Task: Across the records below, how many lines include the string "Image"? Respond with the number only.

Input data:
▬▬▬▬▬▬

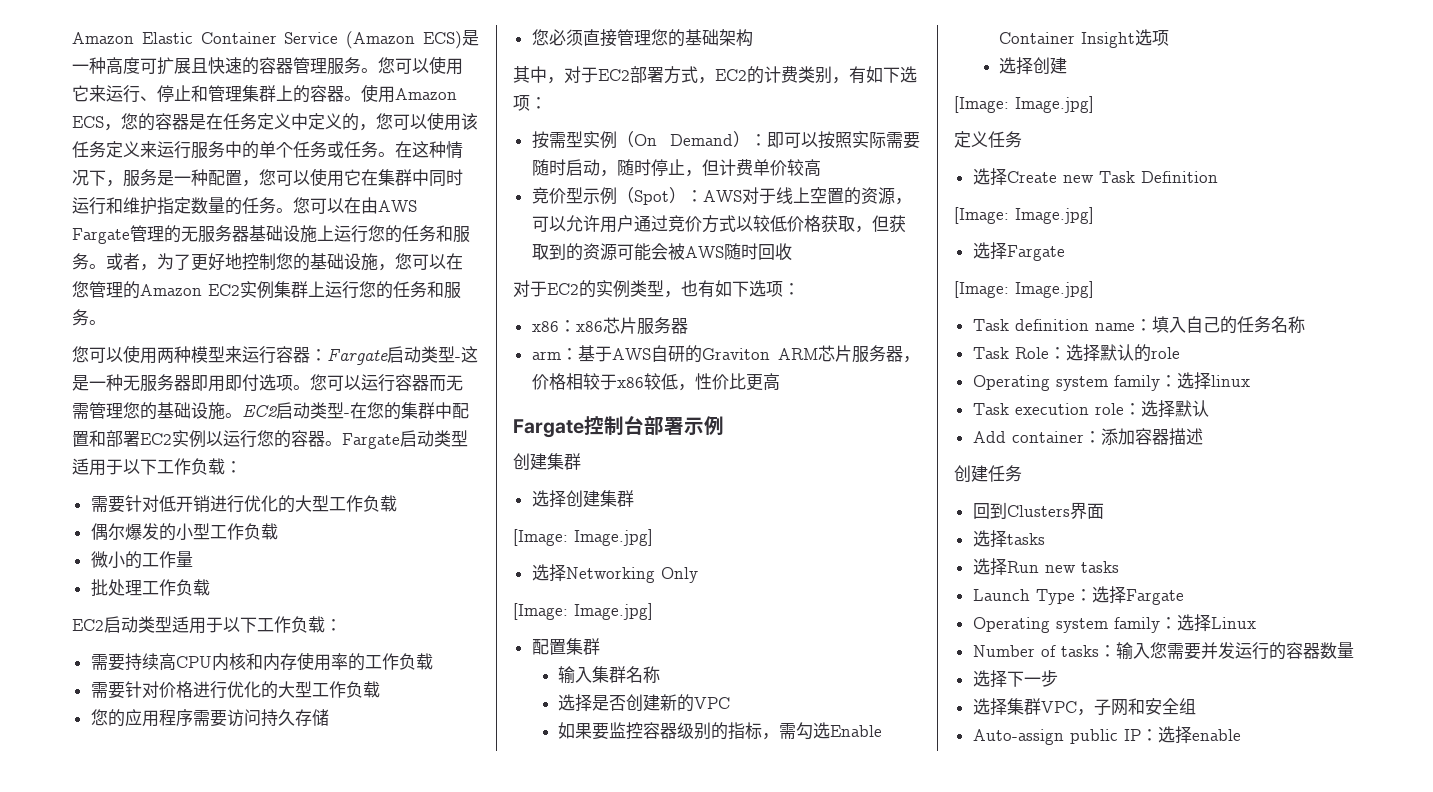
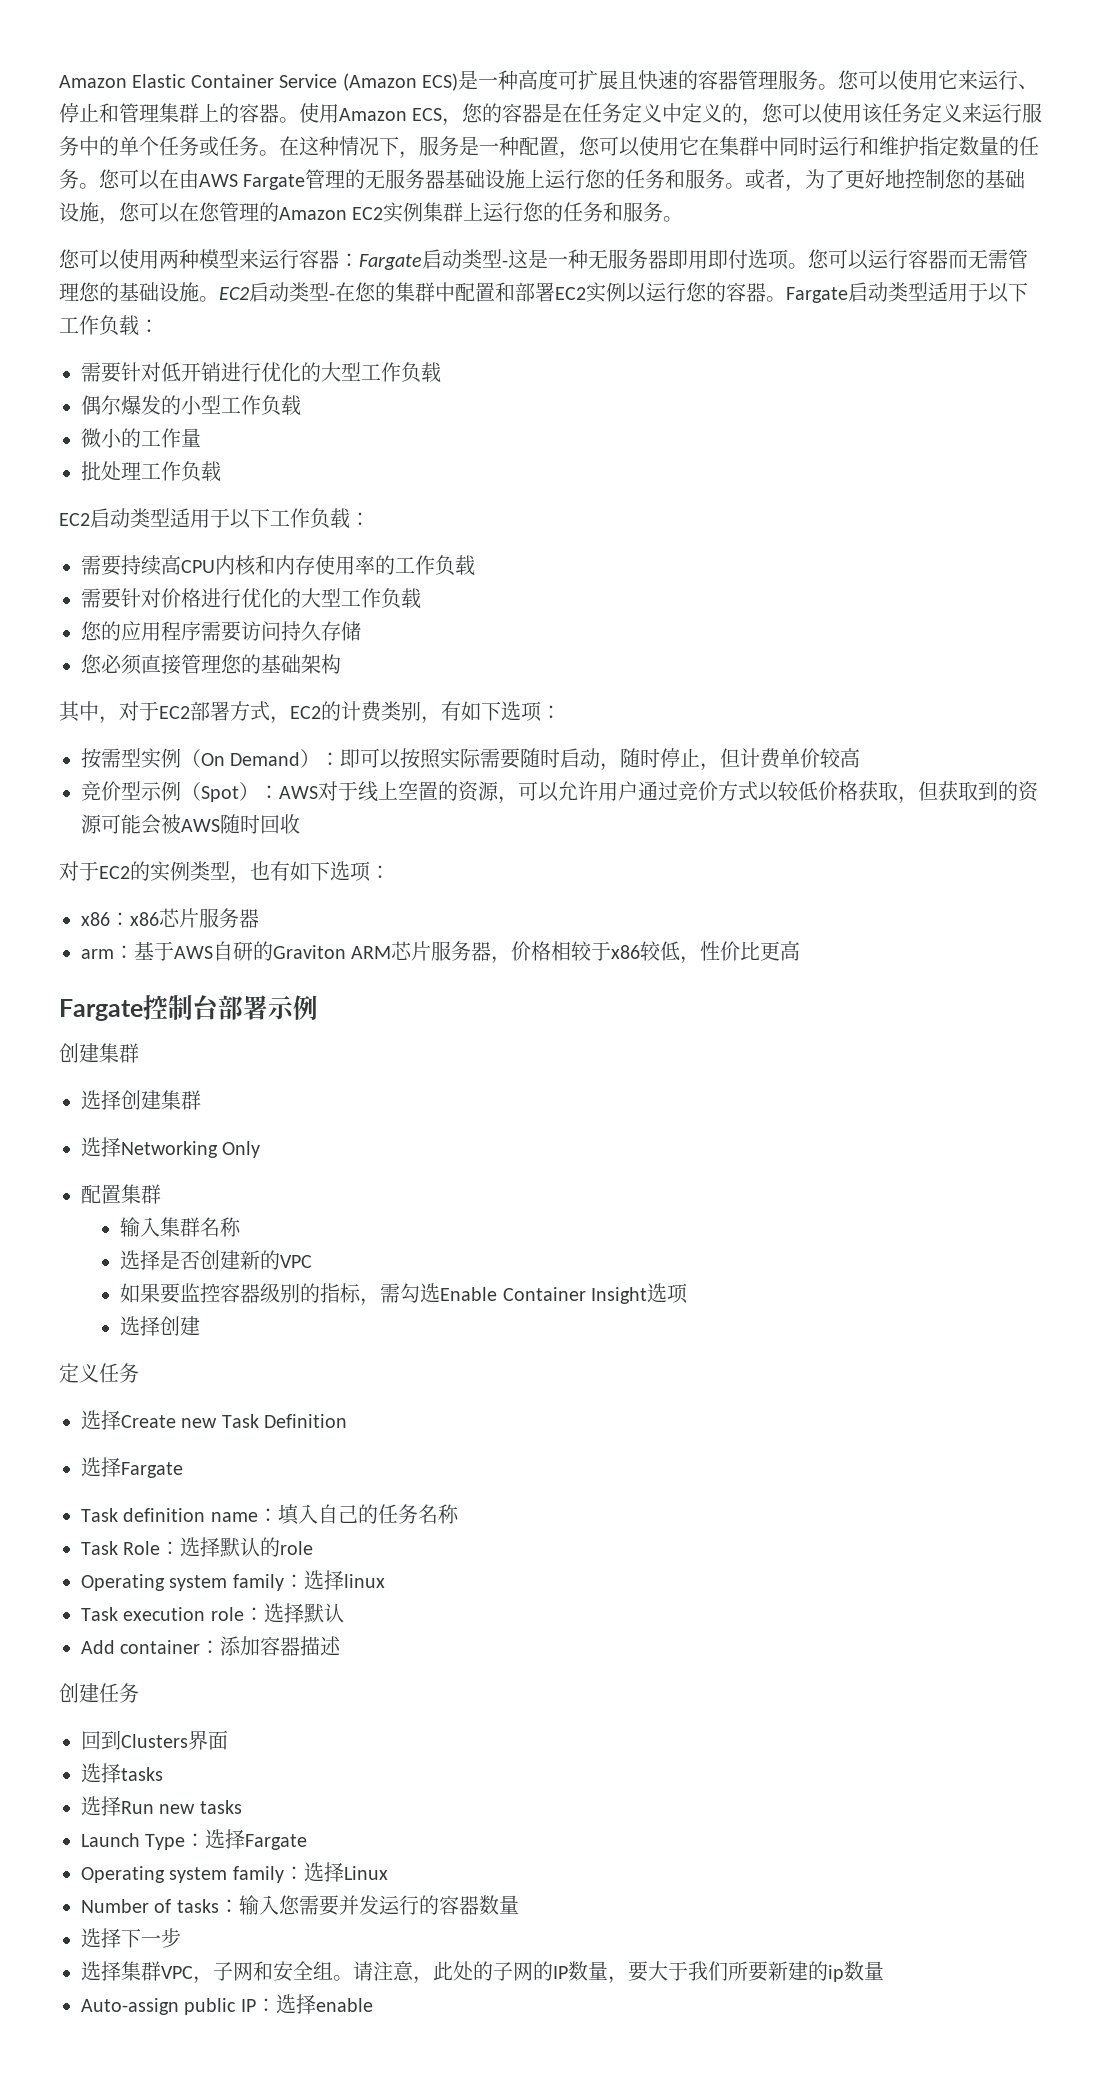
[513,529,653,546] // [Image: Image.jpg] -> (201, 1100) none
[513,603,653,620] // [Image: Image.jpg] -> (261, 1149) none
[954,96,1094,113] // [Image: Image.jpg] -> (201, 1326) none
[954,207,1094,224] [972,242,1065,261] [954,281,1094,298] // [Image: Image.jpg] // 选择Fargate // [Image: Image.jpg] -> [81,1457,183,1478] // 选择Fargate
(1196, 706) none -> [333,1961,884,1984] 。请注意，此处的子网的IP数量，要大于我们所要新建的ip数量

▬▬▬▬▬▬

Solved problem: 4